Supply Chain Hurdles Will Outlast Covid Pandemic, White House Says

In the report, the administration cited its efforts to identify weaknesses in supply chains for key products like semiconductors, electric-vehicle batteries, certain minerals and pharmaceutical products, and to bolster American manufacturing through expanded federal purchasing and other investment.

“The public sector can be a partner of the private sector, rather than a rival,” the report said.

And in a blog post Thursday, Sarah Bianchi, the deputy U.S. trade representative, said that trade negotiators had been working with officials in Canada, Mexico, the European Union, South Korea, Japan, Britain and elsewhere to identify and address bottlenecks in supply chains.

But some economists have noted that making supply chains more resilient could carry its own costs, making products more expensive when inflation is already a major concern.

Adam S. Posen, the president of the Peterson Institute for International Economics in Washington, said the pandemic and Russia’s invasion of Ukraine might lead companies to locate at least some of their supply chains in places that were more politically stable and less strategically vulnerable. But pushing companies to duplicate production could waste taxpayer dollars and introduce inefficiencies, raising prices for consumers and lowering growth.

“At best you’re paying an insurance premium,” he said. “At worst you’re doing something for completely political reasons that’s very economically inefficient.”

Other economists have emphasized that global supply chains are not always a source of fragility — sometimes they can be a source of resilience, too.
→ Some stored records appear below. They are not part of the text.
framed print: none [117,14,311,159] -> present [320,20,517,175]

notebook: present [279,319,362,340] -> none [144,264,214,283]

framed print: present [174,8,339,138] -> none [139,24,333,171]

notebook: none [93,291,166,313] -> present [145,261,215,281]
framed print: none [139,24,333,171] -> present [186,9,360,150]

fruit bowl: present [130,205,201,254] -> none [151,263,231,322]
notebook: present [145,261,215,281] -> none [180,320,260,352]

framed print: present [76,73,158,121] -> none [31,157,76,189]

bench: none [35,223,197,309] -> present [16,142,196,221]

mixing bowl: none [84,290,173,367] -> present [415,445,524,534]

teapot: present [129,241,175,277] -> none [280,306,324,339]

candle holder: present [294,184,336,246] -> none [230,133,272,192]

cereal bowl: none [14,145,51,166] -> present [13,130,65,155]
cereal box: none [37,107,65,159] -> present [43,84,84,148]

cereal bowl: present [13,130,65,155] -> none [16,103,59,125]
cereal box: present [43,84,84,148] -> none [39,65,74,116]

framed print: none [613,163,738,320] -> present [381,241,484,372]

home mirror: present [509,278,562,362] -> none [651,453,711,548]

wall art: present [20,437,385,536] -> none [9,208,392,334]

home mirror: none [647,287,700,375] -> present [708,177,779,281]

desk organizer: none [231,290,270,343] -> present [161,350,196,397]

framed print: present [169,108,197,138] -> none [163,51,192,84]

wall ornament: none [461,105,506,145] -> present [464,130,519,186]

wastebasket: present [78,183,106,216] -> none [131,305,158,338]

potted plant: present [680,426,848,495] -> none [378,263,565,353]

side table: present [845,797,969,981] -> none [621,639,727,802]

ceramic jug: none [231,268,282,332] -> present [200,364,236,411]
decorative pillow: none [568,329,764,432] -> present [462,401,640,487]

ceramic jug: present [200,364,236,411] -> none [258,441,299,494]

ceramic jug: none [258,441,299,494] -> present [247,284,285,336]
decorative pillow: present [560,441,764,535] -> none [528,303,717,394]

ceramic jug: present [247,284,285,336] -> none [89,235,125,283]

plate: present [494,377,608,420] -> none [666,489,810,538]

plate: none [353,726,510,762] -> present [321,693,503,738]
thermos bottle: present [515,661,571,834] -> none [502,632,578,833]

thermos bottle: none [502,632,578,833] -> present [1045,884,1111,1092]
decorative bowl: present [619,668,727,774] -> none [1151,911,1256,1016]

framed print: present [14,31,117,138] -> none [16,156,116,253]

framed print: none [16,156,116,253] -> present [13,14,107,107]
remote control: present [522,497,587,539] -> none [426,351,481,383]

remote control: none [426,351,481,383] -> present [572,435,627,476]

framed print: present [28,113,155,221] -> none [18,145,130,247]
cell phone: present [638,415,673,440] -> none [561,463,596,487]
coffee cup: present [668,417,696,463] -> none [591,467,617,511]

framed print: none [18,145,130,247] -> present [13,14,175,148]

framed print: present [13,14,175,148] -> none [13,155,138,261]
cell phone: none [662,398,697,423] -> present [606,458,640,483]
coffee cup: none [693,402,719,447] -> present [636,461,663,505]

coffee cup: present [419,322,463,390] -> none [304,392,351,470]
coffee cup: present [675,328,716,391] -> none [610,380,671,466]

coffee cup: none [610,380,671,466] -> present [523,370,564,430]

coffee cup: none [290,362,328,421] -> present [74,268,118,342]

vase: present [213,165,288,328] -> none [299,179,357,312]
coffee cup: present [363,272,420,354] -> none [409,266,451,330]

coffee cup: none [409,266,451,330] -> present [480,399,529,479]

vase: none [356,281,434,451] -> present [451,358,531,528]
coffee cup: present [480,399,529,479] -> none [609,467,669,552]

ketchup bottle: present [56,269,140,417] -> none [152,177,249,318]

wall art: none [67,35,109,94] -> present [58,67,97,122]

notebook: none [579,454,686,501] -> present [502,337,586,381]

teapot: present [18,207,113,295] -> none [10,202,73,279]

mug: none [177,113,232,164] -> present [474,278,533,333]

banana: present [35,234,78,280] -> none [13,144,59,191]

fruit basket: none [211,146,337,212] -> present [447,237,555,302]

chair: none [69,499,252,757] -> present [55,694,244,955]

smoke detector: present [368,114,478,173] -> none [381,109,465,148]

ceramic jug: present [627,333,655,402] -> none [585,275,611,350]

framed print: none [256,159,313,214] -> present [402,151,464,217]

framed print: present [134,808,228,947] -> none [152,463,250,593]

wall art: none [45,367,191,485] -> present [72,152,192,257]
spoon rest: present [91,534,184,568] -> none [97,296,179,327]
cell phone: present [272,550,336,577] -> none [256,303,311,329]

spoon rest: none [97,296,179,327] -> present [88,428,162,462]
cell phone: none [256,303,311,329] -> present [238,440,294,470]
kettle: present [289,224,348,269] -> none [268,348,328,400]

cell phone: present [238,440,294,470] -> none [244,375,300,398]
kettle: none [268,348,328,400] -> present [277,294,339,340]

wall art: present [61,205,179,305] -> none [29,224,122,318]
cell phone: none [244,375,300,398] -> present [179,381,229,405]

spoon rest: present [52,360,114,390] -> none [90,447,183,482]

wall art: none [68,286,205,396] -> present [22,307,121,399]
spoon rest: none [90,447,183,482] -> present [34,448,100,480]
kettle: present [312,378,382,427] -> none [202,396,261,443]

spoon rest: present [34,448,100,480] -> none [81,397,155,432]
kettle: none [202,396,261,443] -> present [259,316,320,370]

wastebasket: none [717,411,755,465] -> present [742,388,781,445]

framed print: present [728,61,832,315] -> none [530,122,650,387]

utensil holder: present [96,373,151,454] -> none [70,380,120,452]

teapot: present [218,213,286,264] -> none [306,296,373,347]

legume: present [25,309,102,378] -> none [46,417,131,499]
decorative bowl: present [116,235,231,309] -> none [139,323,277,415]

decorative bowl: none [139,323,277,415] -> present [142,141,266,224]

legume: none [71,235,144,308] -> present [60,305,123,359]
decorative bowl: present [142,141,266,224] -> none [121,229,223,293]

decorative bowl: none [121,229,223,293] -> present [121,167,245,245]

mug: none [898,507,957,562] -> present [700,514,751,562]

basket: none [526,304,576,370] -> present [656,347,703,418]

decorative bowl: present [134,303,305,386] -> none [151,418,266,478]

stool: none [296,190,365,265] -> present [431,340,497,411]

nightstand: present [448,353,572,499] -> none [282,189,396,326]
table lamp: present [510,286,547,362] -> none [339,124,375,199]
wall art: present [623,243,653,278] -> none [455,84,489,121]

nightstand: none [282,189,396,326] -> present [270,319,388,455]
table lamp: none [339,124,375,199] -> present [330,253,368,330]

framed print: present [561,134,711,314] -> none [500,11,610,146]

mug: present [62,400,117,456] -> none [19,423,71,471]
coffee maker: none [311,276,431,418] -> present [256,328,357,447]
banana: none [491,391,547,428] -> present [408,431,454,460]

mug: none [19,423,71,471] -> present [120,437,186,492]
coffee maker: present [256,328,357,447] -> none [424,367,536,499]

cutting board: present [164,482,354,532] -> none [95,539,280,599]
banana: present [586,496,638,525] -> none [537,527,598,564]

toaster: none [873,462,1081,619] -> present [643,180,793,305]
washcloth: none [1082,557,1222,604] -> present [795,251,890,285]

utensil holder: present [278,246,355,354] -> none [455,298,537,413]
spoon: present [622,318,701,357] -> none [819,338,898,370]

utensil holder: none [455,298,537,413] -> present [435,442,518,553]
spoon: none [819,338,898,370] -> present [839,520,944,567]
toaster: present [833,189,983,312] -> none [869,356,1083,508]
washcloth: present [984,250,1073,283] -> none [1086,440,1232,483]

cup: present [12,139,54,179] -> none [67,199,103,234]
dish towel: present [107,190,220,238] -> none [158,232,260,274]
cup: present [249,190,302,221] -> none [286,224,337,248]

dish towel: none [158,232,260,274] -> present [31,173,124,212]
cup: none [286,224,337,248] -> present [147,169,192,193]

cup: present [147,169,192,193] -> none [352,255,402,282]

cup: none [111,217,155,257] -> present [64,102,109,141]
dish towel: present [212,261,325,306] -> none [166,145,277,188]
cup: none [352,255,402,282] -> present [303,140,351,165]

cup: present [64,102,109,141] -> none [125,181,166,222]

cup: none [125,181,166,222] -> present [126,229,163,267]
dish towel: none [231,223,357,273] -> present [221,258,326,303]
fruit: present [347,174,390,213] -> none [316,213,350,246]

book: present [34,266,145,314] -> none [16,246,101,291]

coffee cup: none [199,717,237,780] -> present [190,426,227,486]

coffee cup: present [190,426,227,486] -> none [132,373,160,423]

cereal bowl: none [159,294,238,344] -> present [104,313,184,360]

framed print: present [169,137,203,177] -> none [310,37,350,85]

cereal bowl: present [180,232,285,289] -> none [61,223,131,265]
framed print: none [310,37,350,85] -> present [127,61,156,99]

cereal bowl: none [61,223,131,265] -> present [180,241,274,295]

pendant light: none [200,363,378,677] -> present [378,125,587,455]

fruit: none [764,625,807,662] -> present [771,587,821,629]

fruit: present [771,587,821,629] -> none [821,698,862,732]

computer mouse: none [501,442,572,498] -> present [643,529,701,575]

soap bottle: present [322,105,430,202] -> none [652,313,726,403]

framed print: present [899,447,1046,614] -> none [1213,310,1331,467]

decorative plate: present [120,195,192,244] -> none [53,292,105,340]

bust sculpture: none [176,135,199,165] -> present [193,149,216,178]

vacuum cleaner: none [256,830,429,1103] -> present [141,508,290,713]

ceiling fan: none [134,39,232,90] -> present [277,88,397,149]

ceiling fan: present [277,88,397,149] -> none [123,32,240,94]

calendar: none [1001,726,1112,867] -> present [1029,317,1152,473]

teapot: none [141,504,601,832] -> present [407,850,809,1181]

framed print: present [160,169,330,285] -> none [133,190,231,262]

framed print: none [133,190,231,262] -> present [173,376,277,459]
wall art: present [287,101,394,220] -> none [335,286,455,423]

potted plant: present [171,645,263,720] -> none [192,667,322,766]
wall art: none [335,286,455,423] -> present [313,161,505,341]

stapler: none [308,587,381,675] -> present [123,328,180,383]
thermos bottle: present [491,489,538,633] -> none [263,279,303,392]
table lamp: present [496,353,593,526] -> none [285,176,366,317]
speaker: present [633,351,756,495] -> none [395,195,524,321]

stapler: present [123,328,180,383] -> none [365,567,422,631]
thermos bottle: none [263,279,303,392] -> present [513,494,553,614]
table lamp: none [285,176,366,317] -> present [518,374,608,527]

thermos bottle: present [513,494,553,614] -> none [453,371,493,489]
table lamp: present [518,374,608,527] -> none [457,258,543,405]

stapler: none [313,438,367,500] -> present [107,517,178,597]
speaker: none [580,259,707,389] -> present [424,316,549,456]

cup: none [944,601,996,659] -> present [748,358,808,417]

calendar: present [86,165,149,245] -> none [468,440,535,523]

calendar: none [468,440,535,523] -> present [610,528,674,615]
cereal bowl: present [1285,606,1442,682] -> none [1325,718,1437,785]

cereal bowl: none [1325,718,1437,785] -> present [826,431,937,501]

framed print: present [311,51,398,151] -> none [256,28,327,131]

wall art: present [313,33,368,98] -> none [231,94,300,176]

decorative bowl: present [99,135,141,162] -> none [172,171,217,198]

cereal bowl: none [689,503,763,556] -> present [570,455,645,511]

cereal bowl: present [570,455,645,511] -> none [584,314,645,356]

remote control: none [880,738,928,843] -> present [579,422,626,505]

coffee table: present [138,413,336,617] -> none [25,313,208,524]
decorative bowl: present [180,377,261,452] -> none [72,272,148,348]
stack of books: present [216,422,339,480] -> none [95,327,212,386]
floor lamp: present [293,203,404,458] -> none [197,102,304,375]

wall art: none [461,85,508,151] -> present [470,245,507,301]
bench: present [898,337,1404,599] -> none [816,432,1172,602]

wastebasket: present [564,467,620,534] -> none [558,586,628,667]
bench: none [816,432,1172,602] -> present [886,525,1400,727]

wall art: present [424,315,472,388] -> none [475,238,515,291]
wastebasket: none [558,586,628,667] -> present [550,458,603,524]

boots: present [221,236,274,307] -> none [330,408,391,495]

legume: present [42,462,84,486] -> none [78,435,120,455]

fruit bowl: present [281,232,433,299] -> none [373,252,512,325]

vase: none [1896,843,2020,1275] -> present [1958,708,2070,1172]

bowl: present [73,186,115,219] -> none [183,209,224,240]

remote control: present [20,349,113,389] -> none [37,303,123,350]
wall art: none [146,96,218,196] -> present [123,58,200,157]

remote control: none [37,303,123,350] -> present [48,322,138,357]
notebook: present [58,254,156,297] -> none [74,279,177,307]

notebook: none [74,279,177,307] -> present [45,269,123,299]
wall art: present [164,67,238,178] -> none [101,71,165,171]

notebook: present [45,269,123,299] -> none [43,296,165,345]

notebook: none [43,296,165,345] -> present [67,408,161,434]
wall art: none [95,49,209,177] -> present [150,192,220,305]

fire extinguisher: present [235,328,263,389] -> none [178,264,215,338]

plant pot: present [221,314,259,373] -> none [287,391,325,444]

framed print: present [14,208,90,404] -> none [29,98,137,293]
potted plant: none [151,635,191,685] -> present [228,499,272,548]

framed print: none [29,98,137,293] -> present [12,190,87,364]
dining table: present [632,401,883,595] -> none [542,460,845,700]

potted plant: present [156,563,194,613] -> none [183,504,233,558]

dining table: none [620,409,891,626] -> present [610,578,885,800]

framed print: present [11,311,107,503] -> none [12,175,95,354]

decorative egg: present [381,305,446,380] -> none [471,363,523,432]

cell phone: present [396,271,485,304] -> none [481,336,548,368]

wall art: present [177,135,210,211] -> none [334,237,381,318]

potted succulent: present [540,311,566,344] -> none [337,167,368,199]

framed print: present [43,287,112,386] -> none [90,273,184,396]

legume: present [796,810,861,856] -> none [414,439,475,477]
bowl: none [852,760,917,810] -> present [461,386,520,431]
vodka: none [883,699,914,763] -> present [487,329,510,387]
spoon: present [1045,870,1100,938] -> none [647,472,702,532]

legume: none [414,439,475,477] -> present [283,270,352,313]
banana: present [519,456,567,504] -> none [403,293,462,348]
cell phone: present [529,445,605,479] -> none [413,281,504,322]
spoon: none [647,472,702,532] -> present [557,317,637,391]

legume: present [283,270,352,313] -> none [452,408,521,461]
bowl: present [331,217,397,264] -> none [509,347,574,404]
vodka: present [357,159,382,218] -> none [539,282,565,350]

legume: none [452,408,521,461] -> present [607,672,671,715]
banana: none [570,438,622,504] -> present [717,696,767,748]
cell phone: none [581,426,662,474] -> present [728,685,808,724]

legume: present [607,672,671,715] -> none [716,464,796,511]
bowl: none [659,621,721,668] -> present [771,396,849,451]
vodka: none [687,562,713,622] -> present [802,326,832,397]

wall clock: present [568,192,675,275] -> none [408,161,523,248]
Ngozi Okonjo-Iweala, the director general of the World Trade Organization, said in an interview that the world had been seeing a trend toward the decentralization of manufacturing and production, in which supply chains were moving out of China into Vietnam, Laos, Cambodia, Bangladesh, Ethiopia and other countries. That is an opportunity to diversify supply chains and bring poorer countries into the global trading system, allowing them to reap the benefits of globalization, too, she said.